When you leave the shore at low-water mark, and attempt to tax the structure .from that point to the Indiana shore upon the facts conceded in this case, you might, for the same reason, tax an island in the middle of the river for no other reason than its proximity to the city, and because the city boundary extends to low-water mark on the opposite side. This extension of boundary was only intended to *205enlarge the police jurisdiction of the city, and not to make that taxable on the river that otherwise would not be. the subject of taxation. A bridge connecting two cities may be so located and used as to subject the entire structure, so far as the jurisdiction óf the state extends, to local taxation, but located as this bridge is, and considering the benefits received, it is manifest that it was not the intention of the law-making power that the structure should be taxed, or the company made bankrupt by imposing upon it such heavy burdens. It is but a continuation of the line of railroads running to and through the city of Louisville, upon which much of its greatness and prosperity depends, and the framers of the act of 1871 did not contemplate the taxation of this bridge, as it is now attempted to be taxed by the city.

The sixth section provides “that all railroad depots, depot grounds, machine shops, and improvements, as well as all the property of bridge companies, express and transfer companies, within the corporate limits of said city, shall be assessed and subject to taxation at their fair value, as of the tenth of January of each year, for all city and school purposes.”

The'city authorities construed this section in failing to impose the burden for five or six years upon more of the bridge property than is conceded is liable for taxation. Their failure to tax such a structure, if liable, could not have escaped the attention of the able and vigilant officials supervising the financial affairs of the city government. The structure and railway track of a railroad company is certainly not embraced by the act, and if not, I cannot see how the extension of the track upon the wooden bridge is to be made liable upon any fair and just construction of the *206provisions of the section under which the power to tax is asserted.

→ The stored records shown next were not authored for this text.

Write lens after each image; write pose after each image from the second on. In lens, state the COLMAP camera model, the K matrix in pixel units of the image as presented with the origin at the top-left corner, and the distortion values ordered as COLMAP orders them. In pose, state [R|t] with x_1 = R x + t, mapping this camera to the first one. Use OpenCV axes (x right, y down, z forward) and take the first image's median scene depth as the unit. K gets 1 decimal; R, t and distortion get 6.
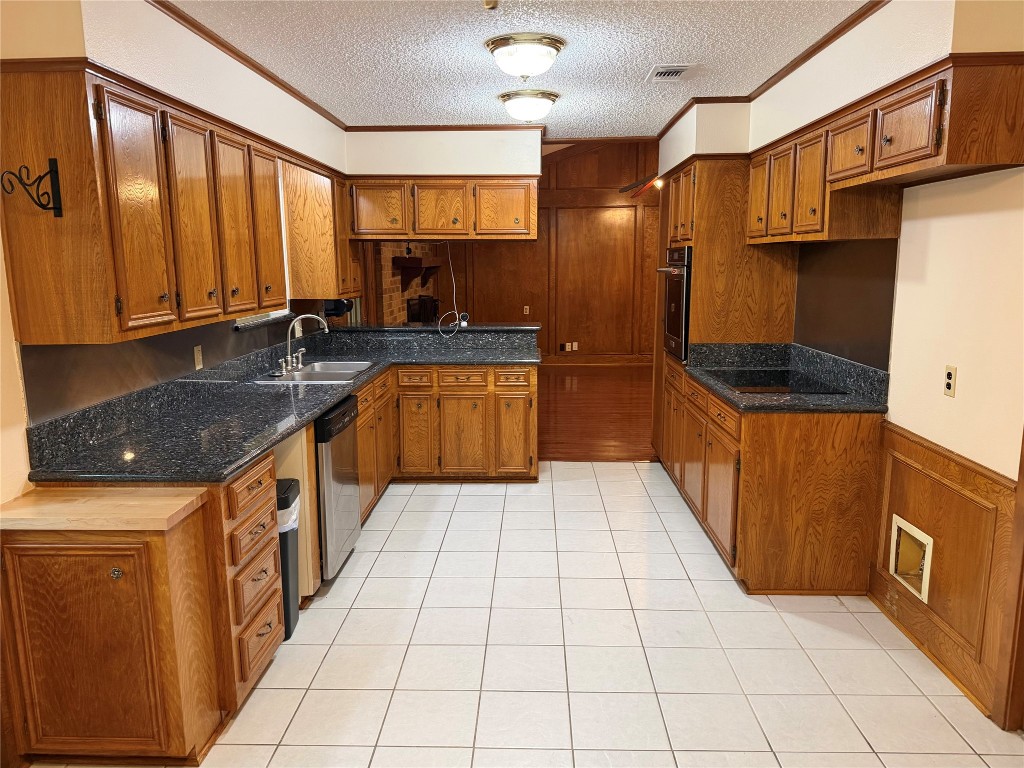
lens RADIAL K [[717.4, 0, 501.6], [0, 717.4, 387.9], [0, 0, 1]] dist [0.073939, -0.105585]
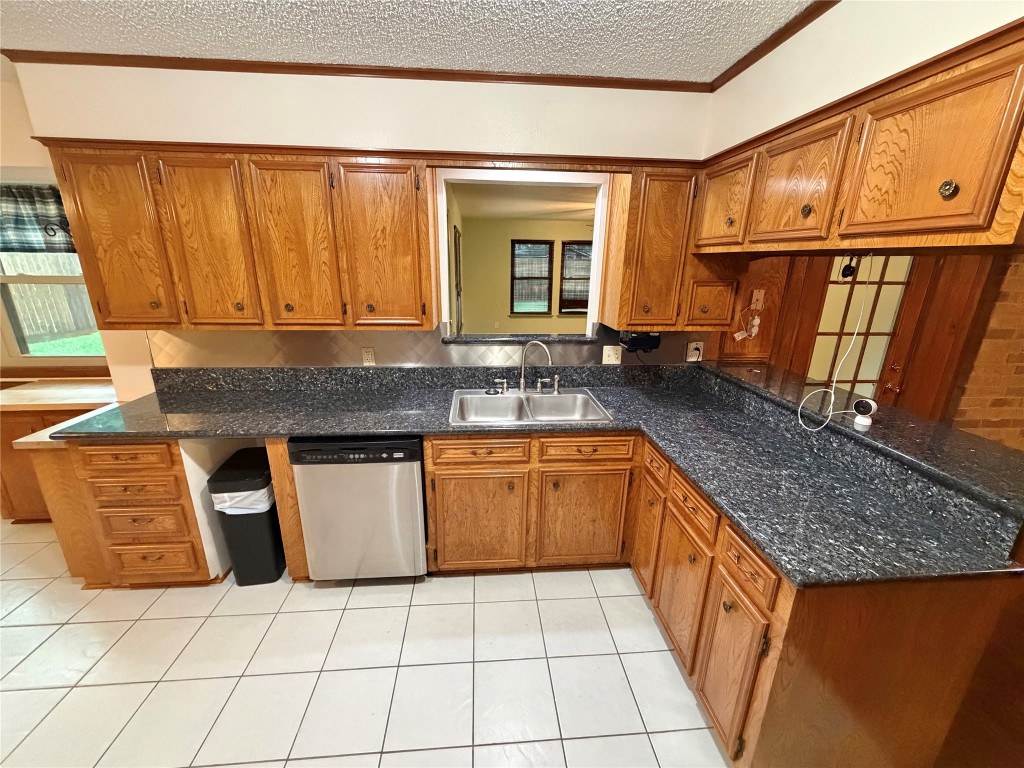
lens RADIAL K [[406.7, 0, 508.9], [0, 406.7, 394.0], [0, 0, 1]] dist [-0.002498, 0.000490]
pose [[0.126817, 0.293971, -0.947364, 0.268422], [-0.184654, 0.945377, 0.268636, -0.196920], [0.974587, 0.140867, 0.174172, 1.040790]]
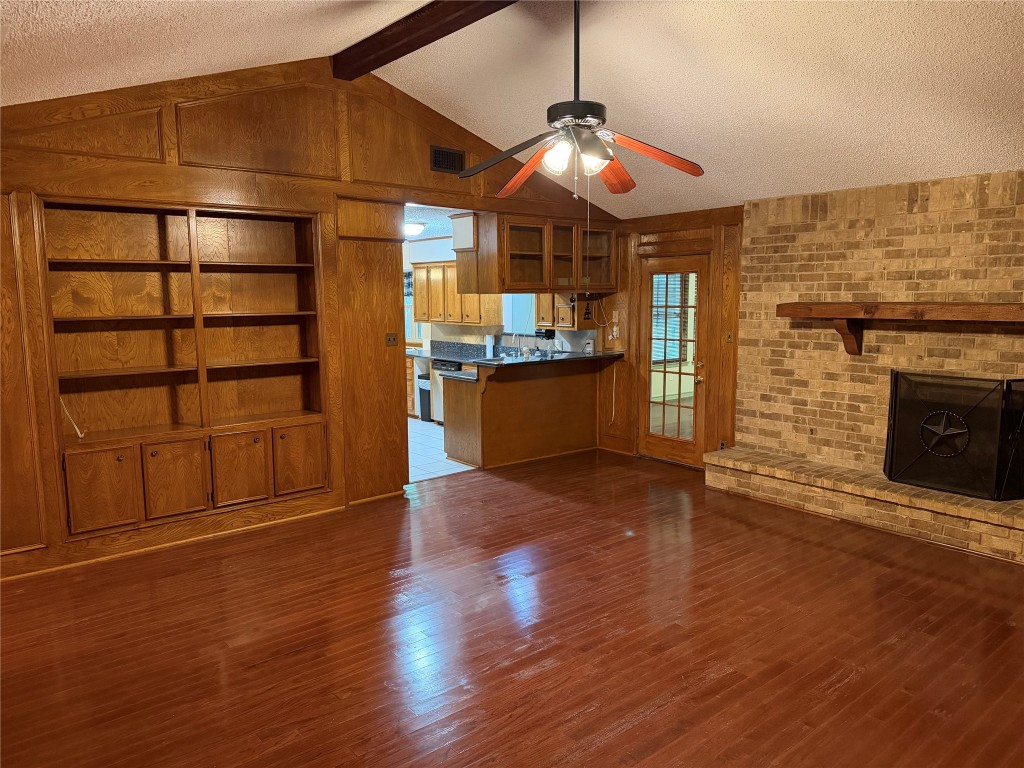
lens RADIAL K [[717.4, 0, 511.6], [0, 717.4, 384.5], [0, 0, 1]] dist [0.073939, -0.105585]
pose [[-0.742711, 0.097648, -0.662454, 1.240617], [-0.103555, 0.960658, 0.257705, -0.551893], [0.661556, 0.260001, -0.703380, 2.842322]]
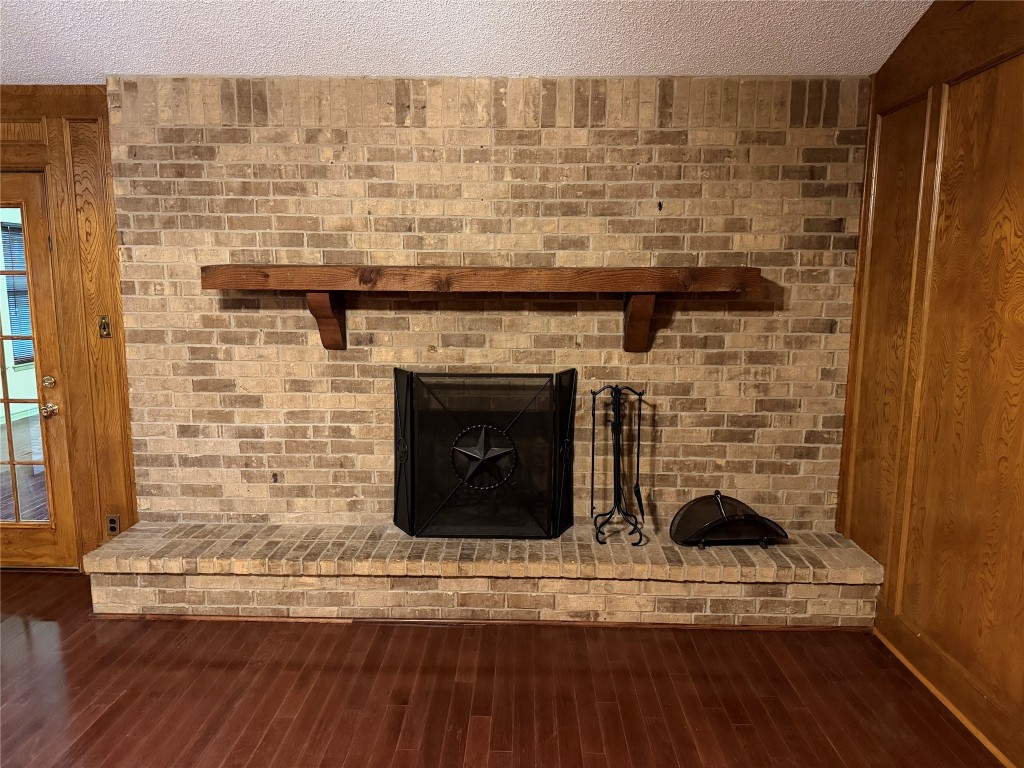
lens RADIAL K [[717.4, 0, 514.9], [0, 717.4, 387.0], [0, 0, 1]] dist [0.073939, -0.105585]
pose [[0.032479, 0.158118, -0.986886, 0.652339], [-0.180247, 0.972144, 0.149824, -0.432039], [0.983085, 0.173017, 0.060075, 2.417945]]
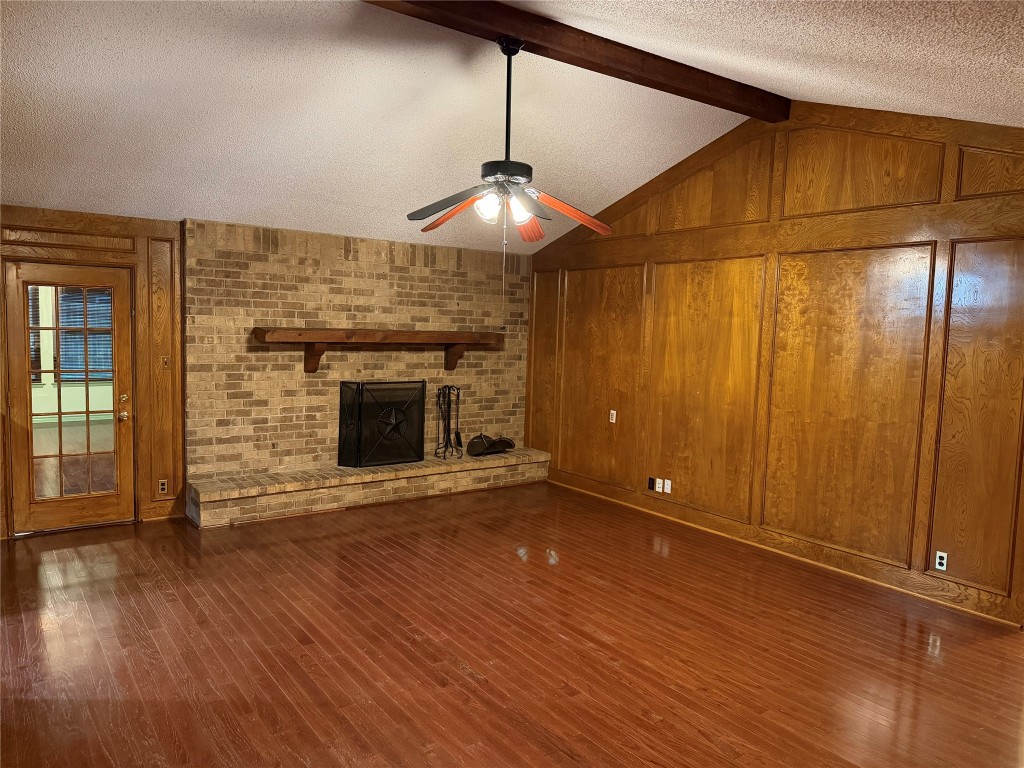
lens RADIAL K [[717.4, 0, 514.1], [0, 717.4, 389.2], [0, 0, 1]] dist [0.073939, -0.105585]
pose [[0.635379, 0.102306, -0.765393, 1.382550], [-0.171191, 0.985183, -0.010427, -0.321622], [0.752986, 0.137654, 0.643478, 1.470739]]
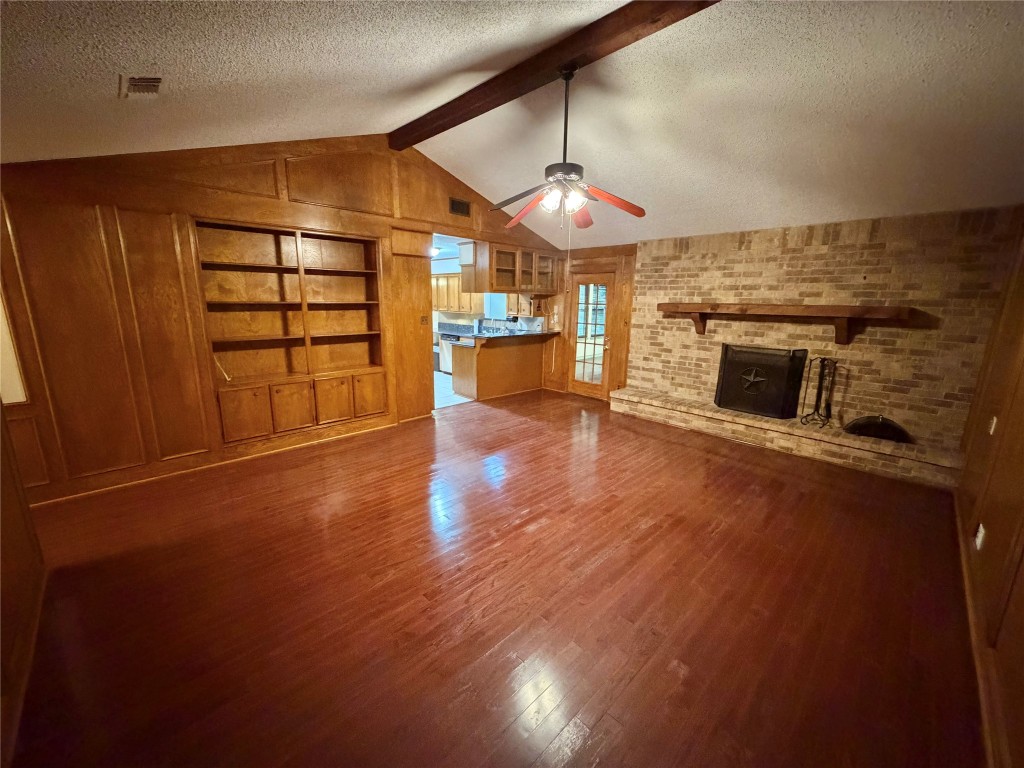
lens RADIAL K [[406.7, 0, 506.9], [0, 406.7, 385.0], [0, 0, 1]] dist [-0.002498, 0.000490]
pose [[-0.683989, 0.150859, -0.713723, 1.238714], [-0.135794, 0.934952, 0.327757, -0.507689], [0.716742, 0.321101, -0.619011, 2.695168]]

If an island in the river could not be taxed, although the owner had free access to the streets, and was incidentally-benefited, as in the case of Courtney, reported in 12 Bush, why should the wooden structure, deriving no other benefit, be required to assume the burden? You discriminate between the corporation and the citizen, taxing the one and exempting the other, and this view, no doubt, controlled the construction given this section for so many years prior to the institution of this action.

I do not mean to say, nor do I understand the principal opinion to decide otherwise, that such a structure might not, by reason of the character of its use, its location, and the benefits resulting to it from the local government, be made the subject of municipal taxation. It might become as indispensable as the streets of the city, and its protection and preservation by the city government rendered absolutely essential, but when considering the legislative enactment under which this power is claimed, the location of the structure, its use, and the benefits said to be derived by it from the city government, such taxation, in my opinion, cannot be rightfully asserted.

I therefore concur in reversing the judgment below.